Tuesday, July 18, 2006

Told You So

I've written previously about my opposition to cities (such as Chicago) and states (such as California) banning in one way or another the sale of foie gras. One of my reasons: A prohibitionistic attitude toward food that will lead to who knows what. Such as what Chicago could do, banning the use of trans fats.

This isn't secondhand smoke here, people. Sure, the population as a whole is paying for some of the costs of the increased unhealthiness caused by trans fats (which are horrible, horrible things for the body). But eating an empanada or a perogie or a french fry that's been boiled in oil containing trans fat doesn't impose our unhealthiness on others, as a cloud of smoke does. (Note: I'm all for banning smoking in restaurants and inside public buildings, have mixed opinions about banning it in bars and am completely against banning it in places like parks or on the street.)

What's next? No more whole milk or heavy cream? Banning hot dogs? Everybody has to start their own farm and raise their own meat because commercial farms are cruel to animals and are horrible for the environment?

Here's an idea, which I'm totally behind. Ban the use of trans fats in schools. For that matter, ban the use of high fructose corn syrup in school meals, too, as well as meat or dairy raised with hormones and most of the crap chemical additives that are included in processed food.

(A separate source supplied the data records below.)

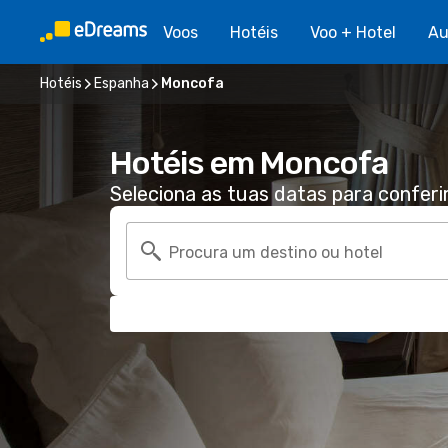
Voos
Hotéis
Voo + Hotel
Au
Hotéis
Espanha
Moncofa
Hotéis em Moncofa
Seleciona as tuas datas para conferi
Procura um destino ou hotel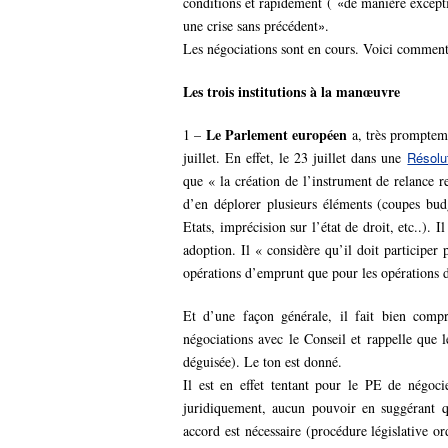
conditions et rapidement (
«
de manière except
une crise sans précédent
»
.
Les négociations sont en cours. Voici comment
Les trois institutions à la manœuvre
Le Parlement européen
1 –
a, très prompteme
juillet. En effet, le 23 juillet dans une
Résolu
que « la création de l’instrument de relance 
d’en déplorer plusieurs éléments (coupes budg
Etats, imprécision sur l’état de droit, etc..). 
adoption. Il « considère qu’il doit participer
opérations d’emprunt que pour les opérations d
Et d’une façon générale, il fait bien compr
négociations avec le Conseil et rappelle que
déguisée). Le ton est donné.
Il est en effet tentant pour le PE de négoci
juridiquement, aucun pouvoir en suggérant qu
accord est nécessaire (procédure législative 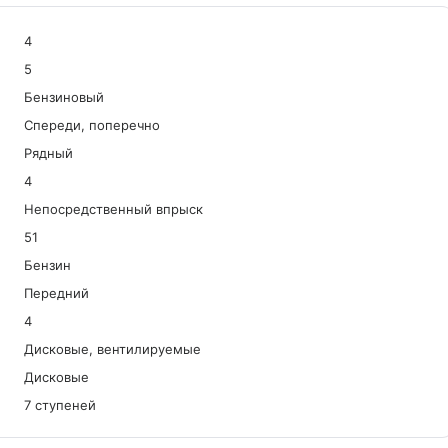
4
5
Бензиновый
Спереди, поперечно
Рядный
4
Непосредственный впрыск
51
Бензин
Передний
4
Дисковые, вентилируемые
Дисковые
7 ступеней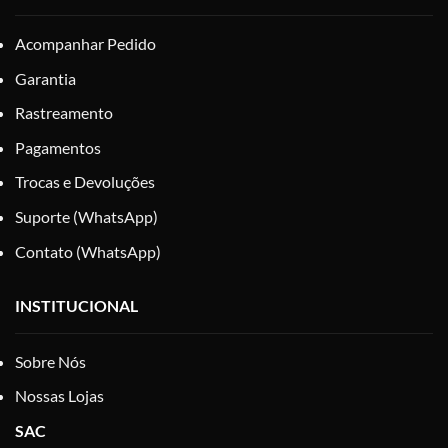
Acompanhar Pedido
Garantia
Rastreamento
Pagamentos
Trocas e Devoluções
Suporte (WhatsApp)
Contato (WhatsApp)
INSTITUCIONAL
Sobre Nós
Nossas Lojas
SAC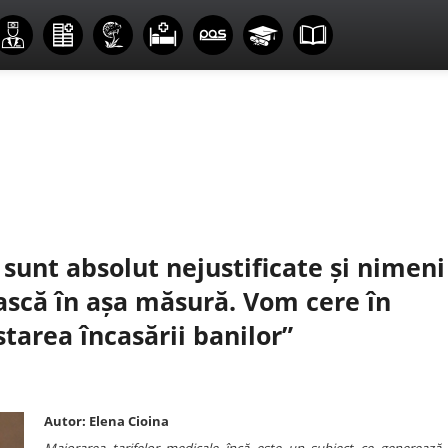
sunt absolut nejustificate și nimeni
ească în așa măsură. Vom cere în
starea încasării banilor”
Autor: Elena Cioina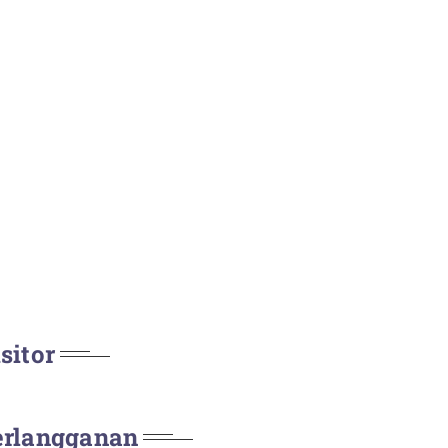
sitor
erlangganan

With the huge amounts of money (we're talking about hundreds of millions or billions of dollars) coming from the school systems across the country, the healthier food industry will get the financial boost it needs to really thrive. At the same time, we'll be cutting off some funding to one of the travesties of modern-day eating, the corn and fructose industry, which has its sticky fingers in nearly everything we consume.

THAT, my friends, will lead to a slimmer, more fit, more ready-to-take-on-the-world America. Not this feel-good, knee-jerk PC baloney that we're seeing lately.